* Extracted records *
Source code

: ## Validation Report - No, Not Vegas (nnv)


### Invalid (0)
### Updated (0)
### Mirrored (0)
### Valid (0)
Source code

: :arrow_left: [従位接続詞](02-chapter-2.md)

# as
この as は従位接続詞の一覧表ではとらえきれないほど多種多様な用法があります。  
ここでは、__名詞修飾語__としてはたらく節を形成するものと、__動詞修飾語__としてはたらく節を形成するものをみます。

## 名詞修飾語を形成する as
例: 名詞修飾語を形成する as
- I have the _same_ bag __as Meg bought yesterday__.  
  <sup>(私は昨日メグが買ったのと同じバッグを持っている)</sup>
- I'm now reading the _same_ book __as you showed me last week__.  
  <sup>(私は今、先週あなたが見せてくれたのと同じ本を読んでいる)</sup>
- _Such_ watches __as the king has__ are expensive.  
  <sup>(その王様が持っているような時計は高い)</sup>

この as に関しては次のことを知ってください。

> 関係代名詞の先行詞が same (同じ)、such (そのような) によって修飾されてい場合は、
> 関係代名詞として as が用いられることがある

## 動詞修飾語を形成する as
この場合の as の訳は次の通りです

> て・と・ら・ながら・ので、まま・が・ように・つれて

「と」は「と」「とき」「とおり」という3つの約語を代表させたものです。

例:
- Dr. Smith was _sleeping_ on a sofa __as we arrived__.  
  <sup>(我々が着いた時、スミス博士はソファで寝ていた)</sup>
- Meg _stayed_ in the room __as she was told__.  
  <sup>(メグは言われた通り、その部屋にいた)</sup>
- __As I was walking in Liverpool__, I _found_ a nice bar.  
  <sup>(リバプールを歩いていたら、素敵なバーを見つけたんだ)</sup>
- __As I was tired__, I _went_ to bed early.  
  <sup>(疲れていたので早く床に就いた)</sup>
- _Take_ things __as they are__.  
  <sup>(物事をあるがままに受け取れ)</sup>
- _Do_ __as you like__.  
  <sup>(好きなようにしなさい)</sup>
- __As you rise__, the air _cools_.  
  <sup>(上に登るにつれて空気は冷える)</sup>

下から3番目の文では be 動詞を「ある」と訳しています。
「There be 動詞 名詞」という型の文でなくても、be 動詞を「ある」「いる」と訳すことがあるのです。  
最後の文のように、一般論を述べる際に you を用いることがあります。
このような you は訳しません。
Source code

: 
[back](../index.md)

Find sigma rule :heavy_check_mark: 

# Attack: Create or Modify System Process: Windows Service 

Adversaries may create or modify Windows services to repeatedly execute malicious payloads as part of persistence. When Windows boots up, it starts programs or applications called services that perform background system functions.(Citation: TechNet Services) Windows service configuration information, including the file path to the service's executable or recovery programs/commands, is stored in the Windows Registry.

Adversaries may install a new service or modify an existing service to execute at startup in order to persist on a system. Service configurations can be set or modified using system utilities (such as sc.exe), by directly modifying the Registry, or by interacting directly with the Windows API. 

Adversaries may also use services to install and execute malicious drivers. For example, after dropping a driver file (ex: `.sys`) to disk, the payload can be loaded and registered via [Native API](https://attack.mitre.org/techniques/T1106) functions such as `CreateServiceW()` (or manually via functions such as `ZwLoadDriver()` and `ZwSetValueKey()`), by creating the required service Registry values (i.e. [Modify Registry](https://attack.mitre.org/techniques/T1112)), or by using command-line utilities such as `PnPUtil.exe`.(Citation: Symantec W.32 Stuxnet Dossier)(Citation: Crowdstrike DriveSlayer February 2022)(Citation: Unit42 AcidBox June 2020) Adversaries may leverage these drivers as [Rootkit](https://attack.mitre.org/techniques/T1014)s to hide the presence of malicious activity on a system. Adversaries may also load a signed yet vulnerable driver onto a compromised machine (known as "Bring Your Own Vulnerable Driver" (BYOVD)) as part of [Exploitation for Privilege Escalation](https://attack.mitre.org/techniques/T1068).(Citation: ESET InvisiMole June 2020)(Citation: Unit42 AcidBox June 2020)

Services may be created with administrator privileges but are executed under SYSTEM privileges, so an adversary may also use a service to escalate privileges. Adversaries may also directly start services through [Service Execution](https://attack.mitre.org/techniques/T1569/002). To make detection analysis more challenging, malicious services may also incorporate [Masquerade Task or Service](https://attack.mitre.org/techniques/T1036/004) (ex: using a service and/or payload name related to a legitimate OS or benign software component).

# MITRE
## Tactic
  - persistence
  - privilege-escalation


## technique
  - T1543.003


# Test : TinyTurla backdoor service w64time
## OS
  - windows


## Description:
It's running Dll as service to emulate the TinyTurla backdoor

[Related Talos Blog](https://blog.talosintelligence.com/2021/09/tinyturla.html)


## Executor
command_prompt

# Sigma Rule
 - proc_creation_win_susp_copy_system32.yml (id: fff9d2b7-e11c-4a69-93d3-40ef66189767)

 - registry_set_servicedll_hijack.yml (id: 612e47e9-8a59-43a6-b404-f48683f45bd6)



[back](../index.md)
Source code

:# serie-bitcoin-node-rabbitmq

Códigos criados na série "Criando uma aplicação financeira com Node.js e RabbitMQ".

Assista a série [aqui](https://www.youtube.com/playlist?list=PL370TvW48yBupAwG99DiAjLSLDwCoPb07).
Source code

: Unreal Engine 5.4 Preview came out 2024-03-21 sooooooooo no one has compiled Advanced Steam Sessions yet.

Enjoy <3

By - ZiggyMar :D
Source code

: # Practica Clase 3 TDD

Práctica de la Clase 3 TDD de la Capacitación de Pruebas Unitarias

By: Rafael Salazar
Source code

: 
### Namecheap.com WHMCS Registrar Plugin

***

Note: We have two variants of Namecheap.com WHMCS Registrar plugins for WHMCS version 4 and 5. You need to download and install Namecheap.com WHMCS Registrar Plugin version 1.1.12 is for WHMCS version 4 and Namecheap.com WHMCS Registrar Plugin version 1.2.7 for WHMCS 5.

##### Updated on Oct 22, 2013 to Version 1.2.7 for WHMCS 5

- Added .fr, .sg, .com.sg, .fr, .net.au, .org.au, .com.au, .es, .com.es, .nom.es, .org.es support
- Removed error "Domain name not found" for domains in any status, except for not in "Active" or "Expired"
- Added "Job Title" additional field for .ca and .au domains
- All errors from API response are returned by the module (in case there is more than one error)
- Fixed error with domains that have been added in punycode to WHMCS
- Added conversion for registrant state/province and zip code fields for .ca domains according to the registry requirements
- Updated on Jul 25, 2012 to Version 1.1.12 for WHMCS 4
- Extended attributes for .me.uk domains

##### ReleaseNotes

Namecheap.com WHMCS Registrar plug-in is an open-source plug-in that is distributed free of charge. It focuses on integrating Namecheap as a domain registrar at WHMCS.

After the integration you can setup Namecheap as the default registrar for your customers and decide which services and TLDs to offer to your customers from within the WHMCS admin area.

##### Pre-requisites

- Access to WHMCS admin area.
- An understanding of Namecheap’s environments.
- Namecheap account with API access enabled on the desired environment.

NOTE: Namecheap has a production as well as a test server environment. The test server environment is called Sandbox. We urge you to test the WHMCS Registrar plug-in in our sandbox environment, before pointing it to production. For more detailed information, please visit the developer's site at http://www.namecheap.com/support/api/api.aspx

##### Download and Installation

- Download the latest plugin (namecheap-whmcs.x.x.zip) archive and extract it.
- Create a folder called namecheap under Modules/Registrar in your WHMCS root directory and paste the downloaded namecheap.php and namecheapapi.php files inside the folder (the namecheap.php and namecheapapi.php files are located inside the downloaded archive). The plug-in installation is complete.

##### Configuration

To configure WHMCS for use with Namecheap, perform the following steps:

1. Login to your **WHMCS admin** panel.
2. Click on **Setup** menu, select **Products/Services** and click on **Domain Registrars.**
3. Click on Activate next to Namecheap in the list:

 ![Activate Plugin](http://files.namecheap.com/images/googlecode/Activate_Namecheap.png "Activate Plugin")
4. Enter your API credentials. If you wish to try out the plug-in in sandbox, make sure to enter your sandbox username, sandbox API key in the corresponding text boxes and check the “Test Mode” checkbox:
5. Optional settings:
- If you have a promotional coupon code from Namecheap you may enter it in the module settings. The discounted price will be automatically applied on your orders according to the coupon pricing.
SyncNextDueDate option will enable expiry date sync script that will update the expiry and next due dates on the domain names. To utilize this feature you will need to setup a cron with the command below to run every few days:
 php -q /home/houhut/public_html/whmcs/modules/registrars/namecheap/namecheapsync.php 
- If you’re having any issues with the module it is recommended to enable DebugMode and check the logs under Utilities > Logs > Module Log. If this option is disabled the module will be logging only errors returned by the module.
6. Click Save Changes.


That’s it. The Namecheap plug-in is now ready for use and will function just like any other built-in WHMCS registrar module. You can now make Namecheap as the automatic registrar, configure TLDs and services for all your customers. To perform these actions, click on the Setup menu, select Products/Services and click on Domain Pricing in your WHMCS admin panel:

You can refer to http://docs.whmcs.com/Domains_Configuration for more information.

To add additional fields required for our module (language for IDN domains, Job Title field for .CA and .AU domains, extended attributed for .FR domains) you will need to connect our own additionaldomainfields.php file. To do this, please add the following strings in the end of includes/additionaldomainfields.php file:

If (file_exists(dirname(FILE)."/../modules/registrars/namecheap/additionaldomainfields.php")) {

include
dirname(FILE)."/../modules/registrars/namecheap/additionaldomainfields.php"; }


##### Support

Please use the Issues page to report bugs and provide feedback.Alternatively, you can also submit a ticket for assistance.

* WHAT YOU SHOULD DO *
Duplicate the part of the listing above that opens with the line containing "# Sigma Rule" and closes with the line containing "### Namecheap.com WHMCS Registrar Plugin", reproducing both of those lines and everything between them without change.

* EXERCISE SOLUTION *
# Sigma Rule
 - proc_creation_win_susp_copy_system32.yml (id: fff9d2b7-e11c-4a69-93d3-40ef66189767)

 - registry_set_servicedll_hijack.yml (id: 612e47e9-8a59-43a6-b404-f48683f45bd6)



[back](../index.md)
Source code

:# serie-bitcoin-node-rabbitmq

Códigos criados na série "Criando uma aplicação financeira com Node.js e RabbitMQ".

Assista a série [aqui](https://www.youtube.com/playlist?list=PL370TvW48yBupAwG99DiAjLSLDwCoPb07).
Source code

: Unreal Engine 5.4 Preview came out 2024-03-21 sooooooooo no one has compiled Advanced Steam Sessions yet.

Enjoy <3

By - ZiggyMar :D
Source code

: # Practica Clase 3 TDD

Práctica de la Clase 3 TDD de la Capacitación de Pruebas Unitarias

By: Rafael Salazar
Source code

: 
### Namecheap.com WHMCS Registrar Plugin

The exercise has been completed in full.